This is neither a stunning nor original business model in the Web 2.0 world. In fact, it’s pretty par for the course. Web 2.0 (and Health 2.0) are predicated on a simple premise — you provide the content, and we (the company) will find a way to monetize it. Whether you’re PatientsLikeMe, DailyStrength, or Facebook, the model is the same. In fact, Dr. Val Jones, who ranted about the practice in her blog entry linked above, is familiar with this model first-hand when she worked as the Senior Medical Director for Revolution Health. Revolution Health’s mantra was “Health 2.0” — an informational website with a healthy dollop of encouraging users to put all of their health information on the site, contribute posts to the site, etc. and expect nothing back in return (except whatever “good feelings” one has for sharing all of that information with the world).


So I had a difficult time understanding the upset in the blogosphere around this business model, which is at the very core of the Health 2.0 movement.

Until I read Dr. Val Jones’ comment in this thread which crystallized the real problem for me.

The problem isn’t that bloggers didn’t read the terms of service before they signed on (which is often a problem when dealing with hundreds of non-laywers, but is also not the company’s fault). It’s not even that Wellsphere found a way not to shut down before running out of money, allowing itself to be acquired by HealthCentral (itself, a website full of syndicated content and content produced by writers and editors who make very little).

It’s the manner in which Wellsphere marketed its offer to have copies of bloggers’ posts appear on its site. Bloggers were wooed to accept the Wellsphere offer through a set of seemingly personal emails from the head doctor over at Wellsphere, Geoffrey W. Rutledge MD, PhD.

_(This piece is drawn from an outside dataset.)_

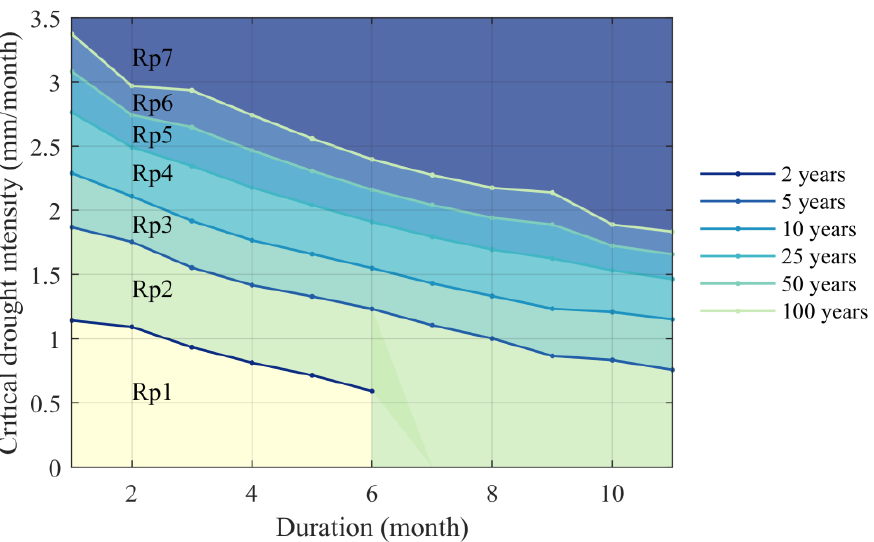
Figure 5. SPI6 critical drought IDF curves representation for CAPESTRANO-Idro station. Each shaded color represents a different Rp class, while each line is a critical drought IDF for a fixed return period (RP).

The emails, it turns out, were full of flattering comments about the author’s blog. However, they were fake — form letters sent to every one of hundreds of health bloggers. All with the same flattery and appreciation for the author’s writing. All of which was pure marketing schmaltz on Wellsphere’s part.

Brilliant marketing, in its own way, had they not counted on the inevitable — bloggers comparing notes on how they came to blog for Wellsphere. Which is inevitable in this connected world, something apparently the oblivious management at Wellsphere hadn’t counted on.

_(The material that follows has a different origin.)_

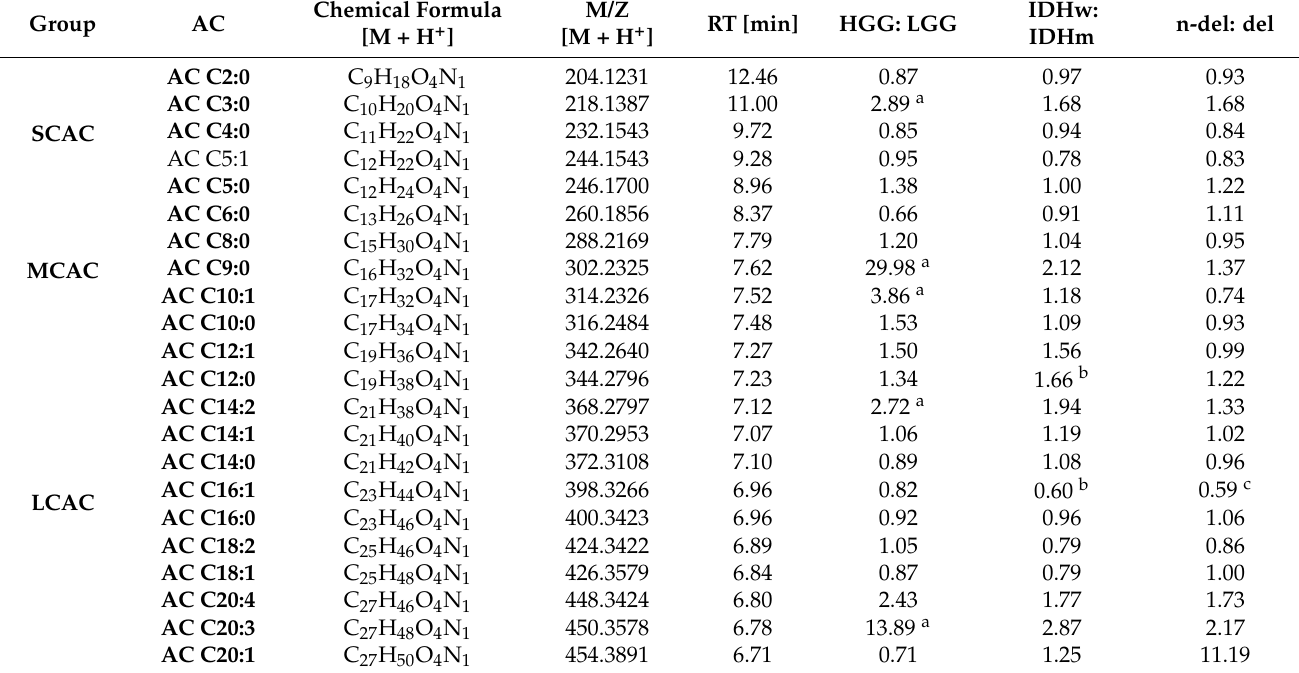
a the average normalized peak area for HGG is statistically significantly different from LGG, p < 0.05; b the average normalized peak area for IDHw is statistically significantly different from IDHm, p < 0.05; c the average normalized peak area for n-del is statistically significantly different from del, p <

Everyone wants to feel special. Everyone wants to feel as though someone else has taken notice of their efforts and not only acknowledges that to them, but gives them an “award” and title for their work. I mean, that’s a pretty amazing feeling. If you’ve ever been the recipient of a reward in real-life for some accomplishment, you know how that feels. To leverage that feeling (or to put it more bluntly, to manipulate that feeling) suggests people who had little concern for the value of the people they conducted business with. And as you know, a business is only worth the value of how it conducts its business. If they do so with shallow lack of regard for ethics and integrity in one set of relationships, it’s likely a reflective across a wide range of relationships they have with their employees, business partners, etc.

Wellsphere was, at the end of the day, psychologically-savvy marketers who knew how to appeal to bloggers’ universal need — to be read and appreciated for the blogger’s writing. Is this wrong? Yes, of course it is, if you have any integrity or concern for the people you’re trying to woo to contribute to your site.

Had anyone with a smidgen of ethics considered what they were doing, they would’ve put a halt to it long ago. Now its in HealthCentral’s hands, and I wish them all the luck because whatever goodwill Wellsphere might’ve had at one time, it’s just been burned.

Disclosures: I also worked at Revolution Health for a time, have worked with HealthCentral in the past, and although I joined Wellsphere’s network for a short time, I wasn’t active in it.